Extracted material START

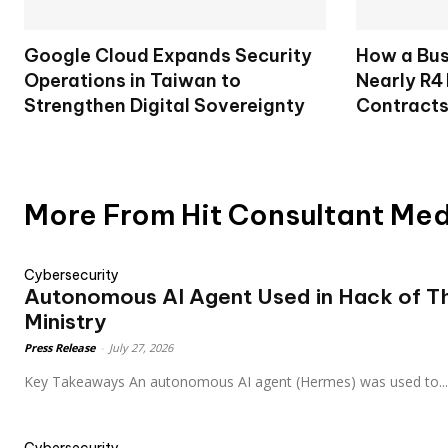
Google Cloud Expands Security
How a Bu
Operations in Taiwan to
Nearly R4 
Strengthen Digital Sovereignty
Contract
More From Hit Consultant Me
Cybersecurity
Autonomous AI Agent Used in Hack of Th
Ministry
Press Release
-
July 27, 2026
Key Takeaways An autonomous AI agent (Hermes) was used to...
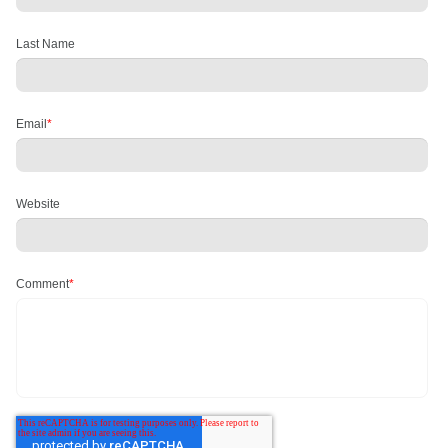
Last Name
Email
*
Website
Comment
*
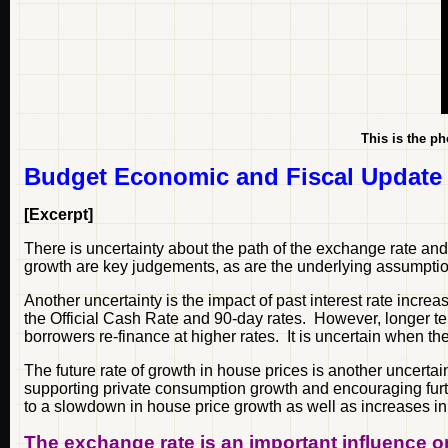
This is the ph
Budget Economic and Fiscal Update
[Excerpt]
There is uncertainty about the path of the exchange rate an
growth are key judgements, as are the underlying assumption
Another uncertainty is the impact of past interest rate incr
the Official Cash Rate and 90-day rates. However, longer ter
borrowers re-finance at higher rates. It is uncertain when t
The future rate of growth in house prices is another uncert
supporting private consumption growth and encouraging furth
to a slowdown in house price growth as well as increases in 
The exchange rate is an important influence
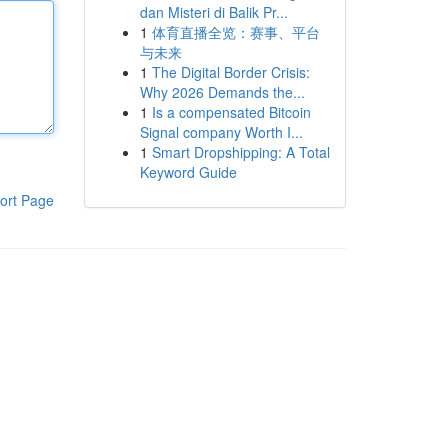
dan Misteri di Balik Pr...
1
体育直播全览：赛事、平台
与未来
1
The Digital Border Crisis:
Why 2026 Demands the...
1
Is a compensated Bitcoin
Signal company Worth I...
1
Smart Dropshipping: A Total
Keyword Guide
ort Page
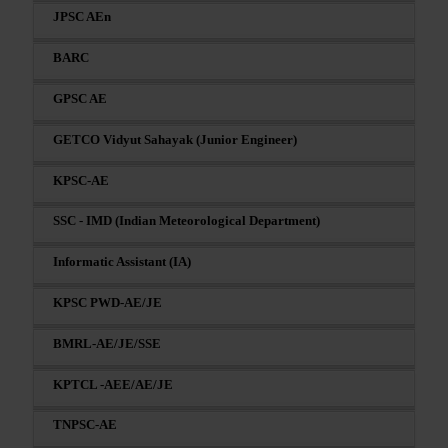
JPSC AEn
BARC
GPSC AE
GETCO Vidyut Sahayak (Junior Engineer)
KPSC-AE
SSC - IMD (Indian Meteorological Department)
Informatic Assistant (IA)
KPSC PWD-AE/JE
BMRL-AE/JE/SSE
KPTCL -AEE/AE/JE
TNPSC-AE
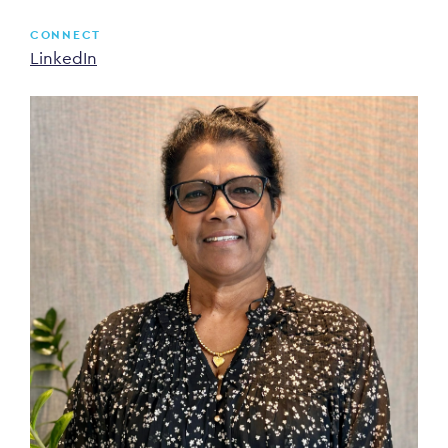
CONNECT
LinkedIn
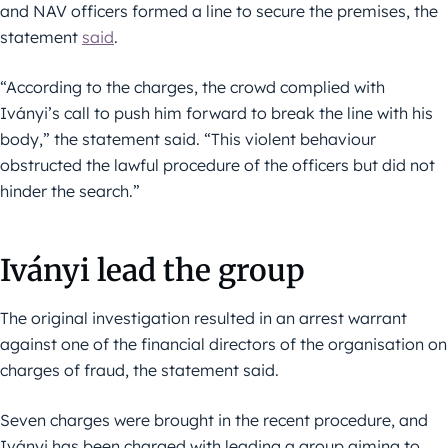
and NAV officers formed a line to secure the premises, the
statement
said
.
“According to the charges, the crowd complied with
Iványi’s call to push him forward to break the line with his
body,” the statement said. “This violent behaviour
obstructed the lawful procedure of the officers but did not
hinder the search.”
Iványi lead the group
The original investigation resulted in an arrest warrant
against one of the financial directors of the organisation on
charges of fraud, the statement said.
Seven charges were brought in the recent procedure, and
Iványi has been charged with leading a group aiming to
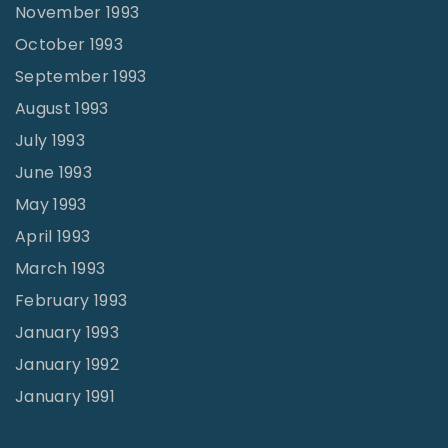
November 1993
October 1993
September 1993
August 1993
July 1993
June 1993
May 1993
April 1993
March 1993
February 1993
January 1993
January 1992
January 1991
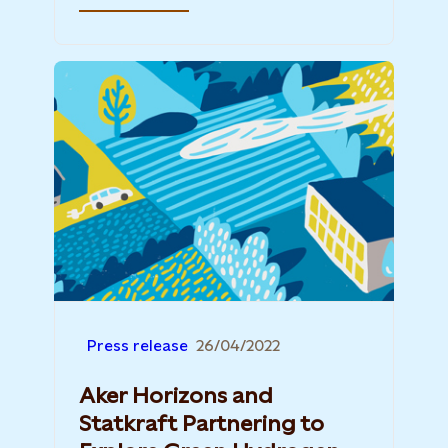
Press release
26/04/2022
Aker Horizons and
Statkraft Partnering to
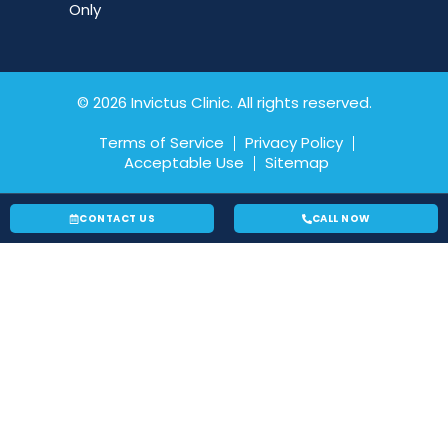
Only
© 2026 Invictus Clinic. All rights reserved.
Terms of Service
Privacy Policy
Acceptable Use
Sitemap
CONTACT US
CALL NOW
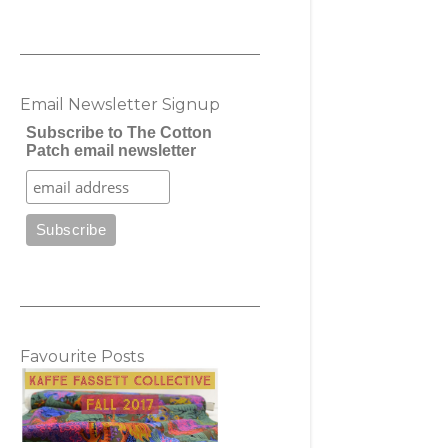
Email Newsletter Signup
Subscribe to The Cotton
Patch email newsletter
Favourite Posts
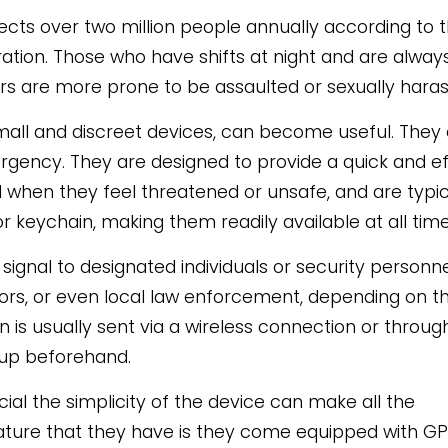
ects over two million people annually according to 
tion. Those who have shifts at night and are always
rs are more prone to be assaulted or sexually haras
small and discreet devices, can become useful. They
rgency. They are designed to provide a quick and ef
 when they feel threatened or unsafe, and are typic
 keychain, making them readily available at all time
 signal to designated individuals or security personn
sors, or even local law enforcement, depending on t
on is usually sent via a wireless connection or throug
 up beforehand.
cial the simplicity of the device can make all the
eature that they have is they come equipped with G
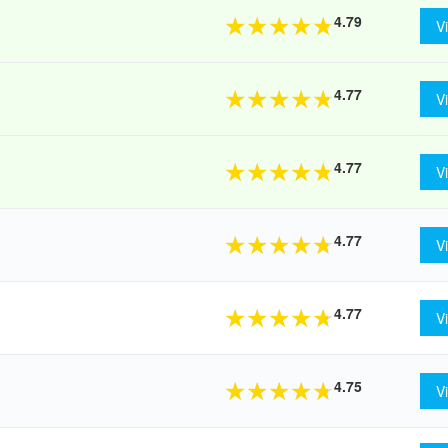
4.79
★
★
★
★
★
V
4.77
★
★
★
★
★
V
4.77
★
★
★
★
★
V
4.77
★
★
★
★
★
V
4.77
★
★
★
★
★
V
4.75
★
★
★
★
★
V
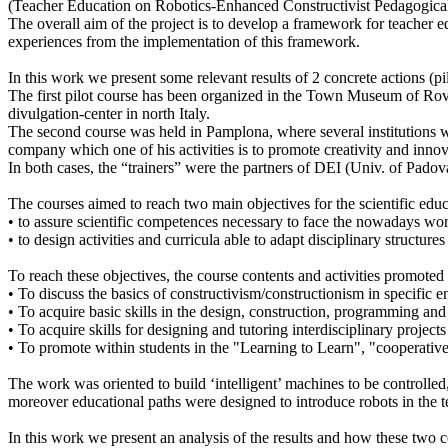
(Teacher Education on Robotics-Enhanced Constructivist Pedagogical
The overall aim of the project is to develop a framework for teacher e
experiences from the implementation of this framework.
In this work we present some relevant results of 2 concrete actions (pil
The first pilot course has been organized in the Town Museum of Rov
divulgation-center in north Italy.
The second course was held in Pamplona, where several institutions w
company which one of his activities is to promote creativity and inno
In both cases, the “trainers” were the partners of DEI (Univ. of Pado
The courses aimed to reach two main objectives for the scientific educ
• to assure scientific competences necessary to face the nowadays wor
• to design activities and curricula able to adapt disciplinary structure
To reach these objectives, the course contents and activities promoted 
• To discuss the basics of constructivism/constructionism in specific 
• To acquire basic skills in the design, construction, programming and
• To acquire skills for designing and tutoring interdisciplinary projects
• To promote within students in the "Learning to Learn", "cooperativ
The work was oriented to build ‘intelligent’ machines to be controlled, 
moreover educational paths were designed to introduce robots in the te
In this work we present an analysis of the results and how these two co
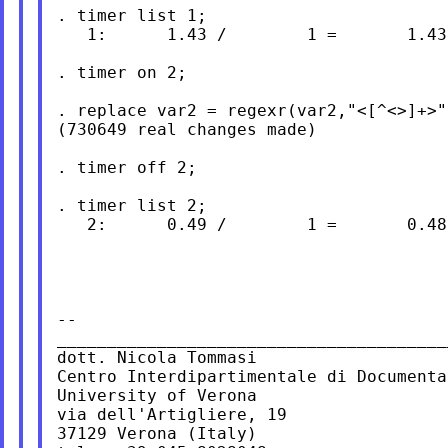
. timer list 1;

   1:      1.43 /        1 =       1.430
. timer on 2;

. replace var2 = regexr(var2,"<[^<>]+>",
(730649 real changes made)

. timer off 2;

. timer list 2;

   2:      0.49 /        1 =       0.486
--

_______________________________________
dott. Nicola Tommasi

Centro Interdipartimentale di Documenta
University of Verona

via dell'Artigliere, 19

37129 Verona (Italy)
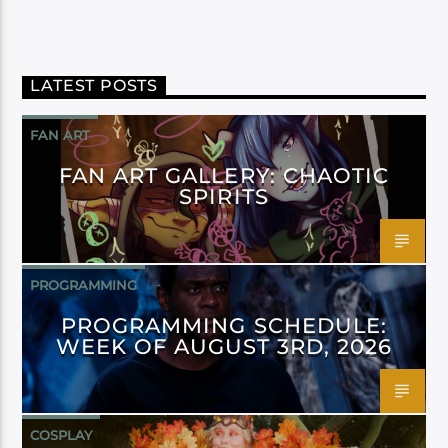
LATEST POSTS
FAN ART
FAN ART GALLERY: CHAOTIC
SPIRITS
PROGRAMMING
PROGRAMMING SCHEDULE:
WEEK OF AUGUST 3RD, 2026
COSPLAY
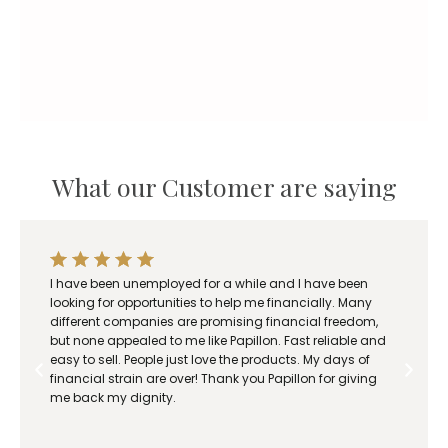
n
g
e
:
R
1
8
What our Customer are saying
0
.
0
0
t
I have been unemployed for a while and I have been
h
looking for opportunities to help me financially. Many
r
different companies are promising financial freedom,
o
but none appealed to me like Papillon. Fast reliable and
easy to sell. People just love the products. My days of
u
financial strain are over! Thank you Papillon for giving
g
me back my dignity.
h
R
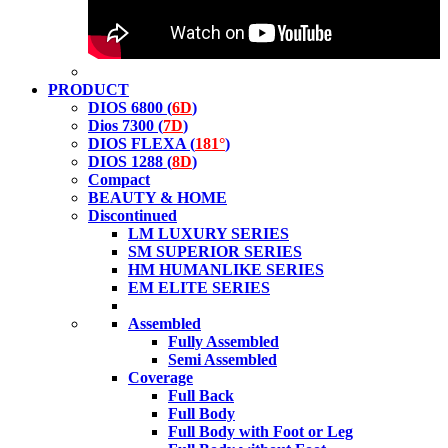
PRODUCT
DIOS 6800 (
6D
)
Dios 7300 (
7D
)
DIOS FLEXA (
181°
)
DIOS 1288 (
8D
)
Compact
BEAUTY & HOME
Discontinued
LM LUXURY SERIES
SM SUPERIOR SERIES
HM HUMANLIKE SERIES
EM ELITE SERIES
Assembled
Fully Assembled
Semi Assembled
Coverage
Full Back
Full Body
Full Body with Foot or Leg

Extracted material END

* Action item:
Reproduce the text read from every one of the records above, word for word and line by line, leaving the pictures out of your answer.

* Task result:
Google Cloud Expands Security
How a Bu
Operations in Taiwan to
Nearly R4 
Strengthen Digital Sovereignty
Contract
More From Hit Consultant Me
Cybersecurity
Autonomous AI Agent Used in Hack of Th
Ministry
Press Release
-
July 27, 2026
Key Takeaways An autonomous AI agent (Hermes) was used to...
Last Name
Email
*
Website
Comment
*
This is the ph
Budget Economic and Fiscal Update
[Excerpt]
There is uncertainty about the path of the exchange rate an
growth are key judgements, as are the underlying assumption
Another uncertainty is the impact of past interest rate incr
the Official Cash Rate and 90-day rates. However, longer ter
borrowers re-finance at higher rates. It is uncertain when t
The future rate of growth in house prices is another uncert
supporting private consumption growth and encouraging furth
to a slowdown in house price growth as well as increases in 
The exchange rate is an important influence
dan Misteri di Balik Pr...
1
体育直播全览：赛事、平台
与未来
1
The Digital Border Crisis:
Why 2026 Demands the...
1
Is a compensated Bitcoin
Signal company Worth I...
1
Smart Dropshipping: A Total
Keyword Guide
ort Page
JPSC AEn
BARC
GPSC AE
GETCO Vidyut Sahayak (Junior Engineer)
KPSC-AE
SSC - IMD (Indian Meteorological Department)
Informatic Assistant (IA)
KPSC PWD-AE/JE
BMRL-AE/JE/SSE
KPTCL -AEE/AE/JE
TNPSC-AE
CONNECT
LinkedIn
and NAV officers formed a line to secure the premises, the
statement
said
.
“According to the charges, the crowd complied with
Iványi’s call to push him forward to break the line with his
body,” the statement said. “This violent behaviour
obstructed the lawful procedure of the officers but did not
hinder the search.”
Iványi lead the group
The original investigation resulted in an arrest warrant
against one of the financial directors of the organisation on
charges of fraud, the statement said.
Seven charges were brought in the recent procedure, and
Iványi has been charged with leading a group aiming to
November 1993
October 1993
September 1993
August 1993
July 1993
June 1993
May 1993
April 1993
March 1993
February 1993
January 1993
January 1992
January 1991
Press release
26/04/2022
Aker Horizons and
Statkraft Partnering to
Only
© 2026 Invictus Clinic. All rights reserved.
Terms of Service
Privacy Policy
Acceptable Use
Sitemap
CONTACT US
CALL NOW
Email Newsletter Signup
Subscribe to The Cotton
Patch email newsletter
Favourite Posts
ects over two million people annually according to 
tion. Those who have shifts at night and are always
rs are more prone to be assaulted or sexually haras
small and discreet devices, can become useful. They
rgency. They are designed to provide a quick and ef
 when they feel threatened or unsafe, and are typic
 keychain, making them readily available at all time
 signal to designated individuals or security personn
sors, or even local law enforcement, depending on t
on is usually sent via a wireless connection or throug
 up beforehand.
cial the simplicity of the device can make all the
eature that they have is they come equipped with G
4.79
★
★
★
★
★
V
4.77
★
★
★
★
★
V
4.77
★
★
★
★
★
V
4.77
★
★
★
★
★
V
4.77
★
★
★
★
★
V
4.75
★
★
★
★
★
V
(Teacher Education on Robotics-Enhanced Constructivist Pedagogical
The overall aim of the project is to develop a framework for teacher e
experiences from the implementation of this framework.
In this work we present some relevant results of 2 concrete actions (pil
The first pilot course has been organized in the Town Museum of Rov
divulgation-center in north Italy.
The second course was held in Pamplona, where several institutions w
company which one of his activities is to promote creativity and inno
In both cases, the “trainers” were the partners of DEI (Univ. of Pado
The courses aimed to reach two main objectives for the scientific educ
• to assure scientific competences necessary to face the nowadays wor
• to design activities and curricula able to adapt disciplinary structure
To reach these objectives, the course contents and activities promoted 
• To discuss the basics of constructivism/constructionism in specific 
• To acquire basic skills in the design, construction, programming and
• To acquire skills for designing and tutoring interdisciplinary projects
• To promote within students in the "Learning to Learn", "cooperativ
The work was oriented to build ‘intelligent’ machines to be controlled, 
moreover educational paths were designed to introduce robots in the te
In this work we present an analysis of the results and how these two co
. timer list 1;

   1:      1.43 /        1 =       1.430
. timer on 2;

. replace var2 = regexr(var2,"<[^<>]+>",
(730649 real changes made)

. timer off 2;

. timer list 2;

   2:      0.49 /        1 =       0.486
--

_______________________________________
dott. Nicola Tommasi

Centro Interdipartimentale di Documenta
University of Verona

via dell'Artigliere, 19

37129 Verona (Italy)
LATEST POSTS
FAN ART
FAN ART GALLERY: CHAOTIC
SPIRITS
PROGRAMMING
PROGRAMMING SCHEDULE:
WEEK OF AUGUST 3RD, 2026
COSPLAY
n
g
e
:
R
1
8
What our Customer are saying
0
.
0
0
t
I have been unemployed for a while and I have been
h
looking for opportunities to help me financially. Many
r
different companies are promising financial freedom,
o
but none appealed to me like Papillon. Fast reliable and
easy to sell. People just love the products. My days of
u
financial strain are over! Thank you Papillon for giving
g
me back my dignity.
h
R
PRODUCT
DIOS 6800 (
6D
)
Dios 7300 (
7D
)
DIOS FLEXA (
181°
)
DIOS 1288 (
8D
)
Compact
BEAUTY & HOME
Discontinued
LM LUXURY SERIES
SM SUPERIOR SERIES
HM HUMANLIKE SERIES
EM ELITE SERIES
Assembled
Fully Assembled
Semi Assembled
Coverage
Full Back
Full Body
Full Body with Foot or Leg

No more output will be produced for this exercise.